Zhikun Wang has been a Ph.D. student at MPI for Intelligent Systems in Tuebingen and the TU Darmstadt advised by Jan Peters and Bernhard Schölkopf. He graduated with a Ph.D. in September 2013 and has recently joined Google at Mountain View, CA, USA. Before joining IAS, he had already obtained his B.Sc. and M.Sc. degrees in computer science from Tsinghua University in Beijing.
Mail. Spemannstr. 38, 72076 Tuebingen, Germany
Recent advances in sensors and algorithms allow for robots with improved perception abilities. However, effective perception alone may not be sufficient for human-robot interaction, since the robot's reaction should depend on understanding the human's intention.

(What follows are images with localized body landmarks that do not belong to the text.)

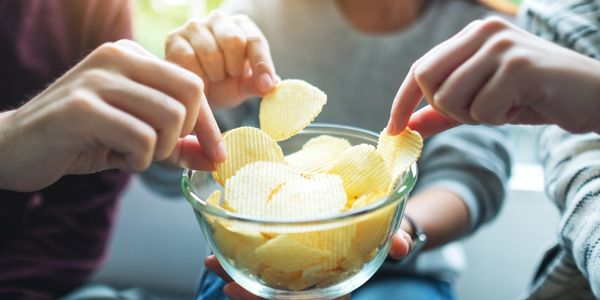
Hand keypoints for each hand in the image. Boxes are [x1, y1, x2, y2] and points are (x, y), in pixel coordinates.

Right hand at [0, 40, 223, 191]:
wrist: (15, 148)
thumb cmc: (81, 139)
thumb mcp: (136, 138)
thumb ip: (177, 144)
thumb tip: (216, 159)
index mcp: (131, 56)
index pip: (192, 85)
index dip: (208, 125)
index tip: (216, 155)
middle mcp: (117, 57)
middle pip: (189, 94)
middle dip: (184, 134)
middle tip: (158, 150)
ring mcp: (97, 79)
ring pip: (168, 117)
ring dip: (159, 151)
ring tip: (133, 155)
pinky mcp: (82, 108)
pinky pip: (141, 138)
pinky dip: (138, 160)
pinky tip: (116, 158)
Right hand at [166, 11, 277, 107]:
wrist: (193, 93)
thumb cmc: (224, 85)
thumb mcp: (244, 87)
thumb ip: (257, 85)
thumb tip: (271, 85)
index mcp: (243, 26)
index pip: (255, 41)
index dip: (262, 64)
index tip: (265, 85)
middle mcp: (219, 19)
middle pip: (234, 40)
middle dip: (233, 67)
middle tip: (228, 76)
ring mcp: (195, 26)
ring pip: (211, 52)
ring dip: (214, 74)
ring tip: (212, 77)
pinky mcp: (174, 38)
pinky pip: (189, 59)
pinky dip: (196, 76)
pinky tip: (197, 77)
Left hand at [203, 226, 411, 298]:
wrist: (378, 224)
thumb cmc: (383, 231)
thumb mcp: (392, 233)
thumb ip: (395, 237)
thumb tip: (400, 246)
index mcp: (336, 285)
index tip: (240, 291)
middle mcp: (316, 284)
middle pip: (276, 296)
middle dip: (246, 291)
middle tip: (217, 275)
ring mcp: (302, 272)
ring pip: (266, 282)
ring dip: (236, 273)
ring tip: (211, 260)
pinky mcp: (293, 255)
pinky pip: (266, 263)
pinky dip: (243, 258)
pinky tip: (225, 247)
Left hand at [387, 17, 599, 137]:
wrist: (593, 96)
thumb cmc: (535, 96)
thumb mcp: (482, 102)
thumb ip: (444, 111)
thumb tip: (408, 124)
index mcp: (471, 35)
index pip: (420, 68)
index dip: (402, 100)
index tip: (394, 129)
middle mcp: (483, 32)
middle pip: (427, 80)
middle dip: (447, 108)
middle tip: (481, 110)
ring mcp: (500, 46)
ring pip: (450, 97)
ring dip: (474, 115)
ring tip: (505, 105)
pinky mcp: (518, 66)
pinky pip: (480, 110)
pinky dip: (497, 118)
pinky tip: (521, 106)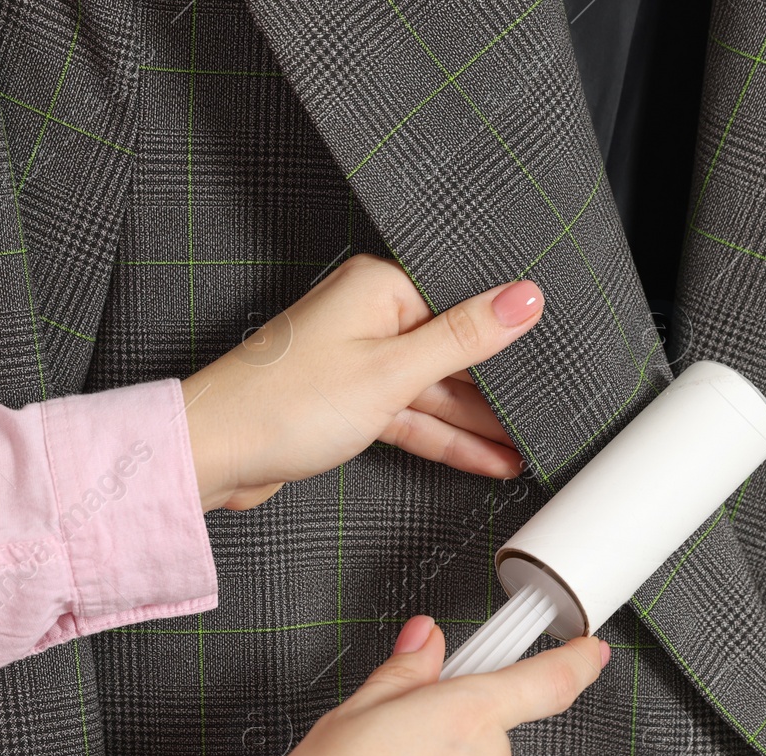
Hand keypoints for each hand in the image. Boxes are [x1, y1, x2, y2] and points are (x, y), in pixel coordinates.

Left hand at [181, 255, 542, 509]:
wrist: (215, 454)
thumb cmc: (281, 404)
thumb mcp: (392, 371)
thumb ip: (465, 337)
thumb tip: (525, 297)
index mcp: (378, 287)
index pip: (463, 305)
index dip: (507, 337)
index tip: (550, 361)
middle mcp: (368, 317)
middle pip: (451, 351)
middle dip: (496, 390)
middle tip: (545, 416)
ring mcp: (358, 362)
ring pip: (433, 391)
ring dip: (476, 424)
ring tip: (525, 447)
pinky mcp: (349, 403)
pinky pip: (411, 416)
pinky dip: (444, 439)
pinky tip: (483, 458)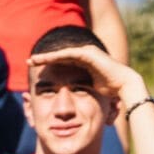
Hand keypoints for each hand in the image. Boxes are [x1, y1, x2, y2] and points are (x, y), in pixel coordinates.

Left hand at [28, 44, 144, 102]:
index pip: (62, 62)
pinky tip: (44, 59)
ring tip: (33, 59)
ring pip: (61, 53)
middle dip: (44, 59)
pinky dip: (55, 56)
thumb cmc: (111, 91)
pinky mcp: (87, 53)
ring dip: (46, 56)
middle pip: (59, 56)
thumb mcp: (91, 90)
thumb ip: (82, 90)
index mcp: (84, 63)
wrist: (124, 85)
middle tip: (29, 62)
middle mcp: (84, 55)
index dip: (49, 65)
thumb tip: (74, 101)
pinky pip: (67, 54)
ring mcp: (86, 52)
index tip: (36, 71)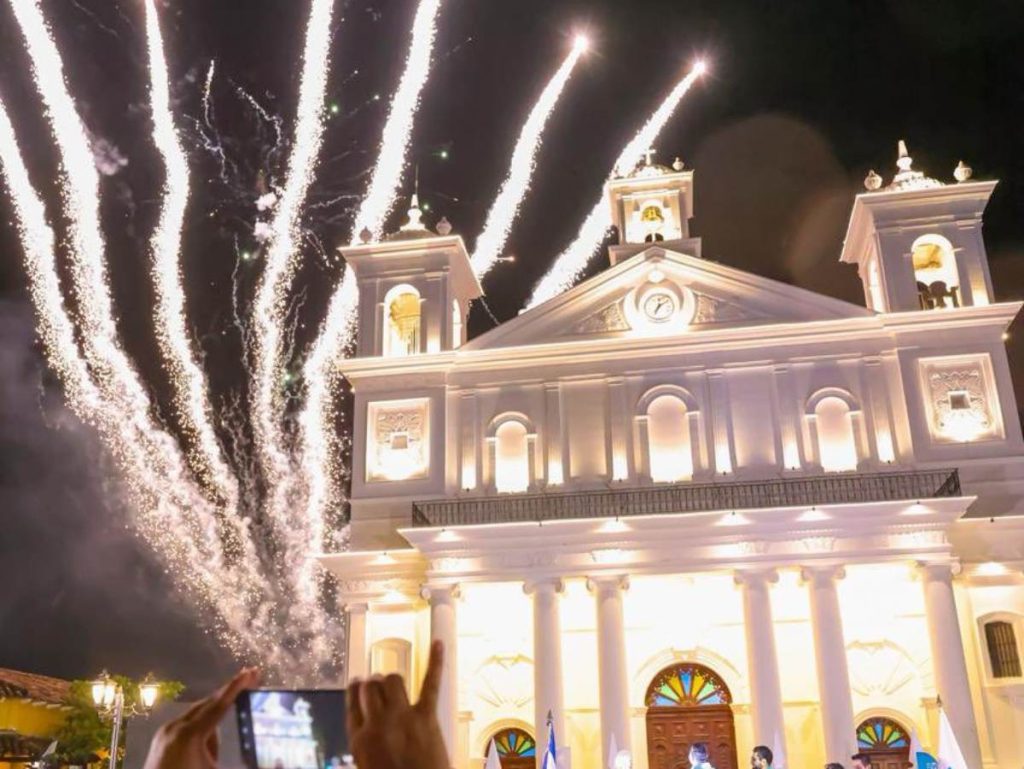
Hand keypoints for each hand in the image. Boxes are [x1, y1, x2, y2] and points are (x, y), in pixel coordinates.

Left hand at [143, 668, 259, 768]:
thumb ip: (249, 767)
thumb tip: (280, 764)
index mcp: (191, 734)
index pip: (220, 704)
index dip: (238, 687)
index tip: (252, 671)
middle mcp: (176, 728)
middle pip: (208, 704)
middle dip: (229, 694)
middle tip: (250, 680)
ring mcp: (165, 734)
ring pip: (197, 717)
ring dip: (215, 723)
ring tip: (216, 756)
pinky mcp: (160, 742)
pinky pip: (186, 728)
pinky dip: (201, 734)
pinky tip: (203, 758)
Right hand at [347, 640, 448, 768]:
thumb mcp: (367, 767)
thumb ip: (364, 749)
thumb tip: (366, 731)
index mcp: (359, 740)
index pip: (352, 704)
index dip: (356, 691)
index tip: (358, 684)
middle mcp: (376, 723)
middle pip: (370, 689)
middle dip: (373, 685)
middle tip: (377, 686)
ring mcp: (402, 717)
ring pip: (392, 681)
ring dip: (391, 680)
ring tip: (392, 684)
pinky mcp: (426, 717)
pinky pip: (430, 683)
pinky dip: (436, 662)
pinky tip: (438, 643)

Hence, my research interests lie in the strategic level of human-robot interaction, which serves as a bridge between perception of human action and planning for reaction. On one side, the robot needs to infer the underlying intention of humans. On the other side, efficient planning for reaction can be achieved by utilizing motor skills with reactive policies learned to choose the right skill at the right time.
I have been developing and implementing machine learning algorithms for intention inference and learning reactive policies. I have chosen robot table tennis as a benchmark, as it is a sufficiently complex scenario for evaluation while intuition still allows interpreting the results. We have achieved promising experimental results, which exhibit their potentials in many other human-robot interaction scenarios.
Gaussian processes, Bayesian inference, Graphical models, Reinforcement learning, Human-robot interaction
Intention inference can be an essential step toward efficient human-robot interaction. For this purpose, we propose the Intention-Driven Dynamics Model (IDDM) to probabilistically model the generative process of movements that are directed by the intention. The IDDM allows to infer the intention from observed movements using Bayes' theorem. The IDDM simultaneously finds a latent state representation of noisy and high-dimensional observations, and models the intention-driven dynamics in the latent states. As most robotics applications are subject to real-time constraints, we develop an efficient online algorithm that allows for real-time intention inference. Two human-robot interaction scenarios, i.e., target prediction for robot table tennis and action recognition for interactive humanoid robots, are used to evaluate the performance of our inference algorithm. In both intention inference tasks, the proposed algorithm achieves substantial improvements over support vector machines and Gaussian processes.
Opponent modeling is a critical mechanism in repeated games. It allows a player to adapt its strategy in order to better respond to the presumed preferences of his opponents. We introduce a new modeling technique that adaptively balances exploitability and risk reduction. An opponent's strategy is modeled with a set of possible strategies that contain the actual strategy with a high probability. The algorithm is safe as the expected payoff is above the minimax payoff with a high probability, and can exploit the opponents' preferences when sufficient observations have been obtained. We apply them to normal-form games and stochastic games with a finite number of stages. The performance of the proposed approach is first demonstrated on repeated rock-paper-scissors games. Subsequently, the approach is evaluated in a human-robot table-tennis setting where the robot player learns to prepare to return a served ball. By modeling the human players, the robot chooses a forehand, backhand or middle preparation pose before they serve. The learned strategies can exploit the opponent's preferences, leading to a higher rate of successful returns.